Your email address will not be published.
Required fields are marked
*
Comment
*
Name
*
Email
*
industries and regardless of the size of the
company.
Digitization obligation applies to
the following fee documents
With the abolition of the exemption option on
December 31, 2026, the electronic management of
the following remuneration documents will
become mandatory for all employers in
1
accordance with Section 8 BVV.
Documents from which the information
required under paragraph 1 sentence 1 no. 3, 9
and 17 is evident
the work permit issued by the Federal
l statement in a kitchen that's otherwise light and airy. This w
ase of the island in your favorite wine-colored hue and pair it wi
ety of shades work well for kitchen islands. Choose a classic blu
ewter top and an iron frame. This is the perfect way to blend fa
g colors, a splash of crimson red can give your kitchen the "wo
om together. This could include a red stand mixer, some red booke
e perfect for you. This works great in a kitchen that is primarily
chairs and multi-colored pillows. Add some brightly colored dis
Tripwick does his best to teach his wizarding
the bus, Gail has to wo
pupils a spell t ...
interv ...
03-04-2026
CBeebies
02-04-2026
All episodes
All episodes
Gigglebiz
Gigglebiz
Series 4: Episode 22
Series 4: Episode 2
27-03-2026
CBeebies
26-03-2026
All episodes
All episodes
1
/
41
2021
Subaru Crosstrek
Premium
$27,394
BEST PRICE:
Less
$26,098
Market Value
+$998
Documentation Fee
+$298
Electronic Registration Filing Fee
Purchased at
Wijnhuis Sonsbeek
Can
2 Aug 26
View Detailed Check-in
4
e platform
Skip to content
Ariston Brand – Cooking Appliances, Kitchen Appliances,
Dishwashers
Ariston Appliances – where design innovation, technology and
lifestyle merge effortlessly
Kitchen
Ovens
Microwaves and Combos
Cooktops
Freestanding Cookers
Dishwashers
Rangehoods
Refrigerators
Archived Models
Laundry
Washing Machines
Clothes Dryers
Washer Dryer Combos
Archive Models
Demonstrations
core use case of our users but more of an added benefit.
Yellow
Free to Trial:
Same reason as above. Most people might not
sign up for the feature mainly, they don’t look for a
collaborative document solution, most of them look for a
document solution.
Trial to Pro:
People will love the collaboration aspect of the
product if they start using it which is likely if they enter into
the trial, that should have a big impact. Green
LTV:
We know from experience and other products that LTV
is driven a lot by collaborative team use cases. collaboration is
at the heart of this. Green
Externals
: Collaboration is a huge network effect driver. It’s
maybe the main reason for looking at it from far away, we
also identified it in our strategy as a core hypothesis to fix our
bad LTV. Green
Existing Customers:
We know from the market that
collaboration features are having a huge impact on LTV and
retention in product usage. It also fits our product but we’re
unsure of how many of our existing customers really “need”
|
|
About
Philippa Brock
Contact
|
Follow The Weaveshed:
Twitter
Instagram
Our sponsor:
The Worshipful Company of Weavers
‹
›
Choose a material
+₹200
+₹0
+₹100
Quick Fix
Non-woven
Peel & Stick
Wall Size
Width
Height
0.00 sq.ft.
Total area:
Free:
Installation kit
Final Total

+ + + + +

● REQUIREMENT
Please rewrite the listing above with "Dishwashers" changed to "Dish Washers" everywhere it occurs, leaving everything else as it is.

● ANSWER TO THIS EXERCISE
Your email address will not be published.
Required fields are marked
*
Comment
*
Name
*
Email
*
industries and regardless of the size of the
company.
Digitization obligation applies to
the following fee documents
With the abolition of the exemption option on
December 31, 2026, the electronic management of
the following remuneration documents will
become mandatory for all employers in
1
accordance with Section 8 BVV.
Documents from which the information
required under paragraph 1 sentence 1 no. 3, 9
and 17 is evident
the work permit issued by the Federal
l statement in a kitchen that's otherwise light and airy. This w
ase of the island in your favorite wine-colored hue and pair it wi
ety of shades work well for kitchen islands. Choose a classic blu
ewter top and an iron frame. This is the perfect way to blend fa
g colors, a splash of crimson red can give your kitchen the "wo
om together. This could include a red stand mixer, some red booke
e perfect for you. This works great in a kitchen that is primarily
chairs and multi-colored pillows. Add some brightly colored dis
Tripwick does his best to teach his wizarding
the bus, Gail has to wo
pupils a spell t ...
interv ...
03-04-2026
CBeebies
02-04-2026
All episodes
All episodes
Gigglebiz
Gigglebiz
Series 4: Episode 22
Series 4: Episode 2
27-03-2026
CBeebies
26-03-2026
All episodes
All episodes
1
/
41
2021
Subaru Crosstrek
Premium
$27,394
BEST PRICE:
Less
$26,098
Market Value
+$998
Documentation Fee
+$298
Electronic Registration Filing Fee
Purchased at
Wijnhuis Sonsbeek
Can
2 Aug 26
View Detailed Check-in
4
e platform
Skip to content
Ariston Brand – Cooking Appliances, Kitchen Appliances,
Dish Washers
Ariston Appliances – where design innovation, technology and
lifestyle merge effortlessly
Kitchen
Ovens
Microwaves and Combos
Cooktops
Freestanding Cookers
Dish Washers
Rangehoods
Refrigerators
Archived Models
Laundry
Washing Machines
Clothes Dryers
Washer Dryer Combos
Archive Models
Demonstrations
core use case of our users but more of an added benefit.
Yellow
Free to Trial:
Same reason as above. Most people might not
sign up for the feature mainly, they don’t look for a
collaborative document solution, most of them look for a
document solution.
Trial to Pro:
People will love the collaboration aspect of the
product if they start using it which is likely if they enter into
the trial, that should have a big impact. Green
LTV:
We know from experience and other products that LTV
is driven a lot by collaborative team use cases. collaboration is
at the heart of this. Green
Externals
: Collaboration is a huge network effect driver. It’s
maybe the main reason for looking at it from far away, we
also identified it in our strategy as a core hypothesis to fix our
bad LTV. Green
Existing Customers:
We know from the market that
collaboration features are having a huge impact on LTV and
retention in product usage. It also fits our product but we’re
unsure of how many of our existing customers really “need”
|
|
About
Philippa Brock
Contact
|
Follow The Weaveshed:
Twitter
Instagram
Our sponsor:
The Worshipful Company of Weavers
‹
›
Choose a material
+₹200
+₹0
+₹100
Quick Fix
Non-woven
Peel & Stick
Wall Size
Width
Height
0.00 sq.ft.
Total area:
Free:
Installation kit
Final Total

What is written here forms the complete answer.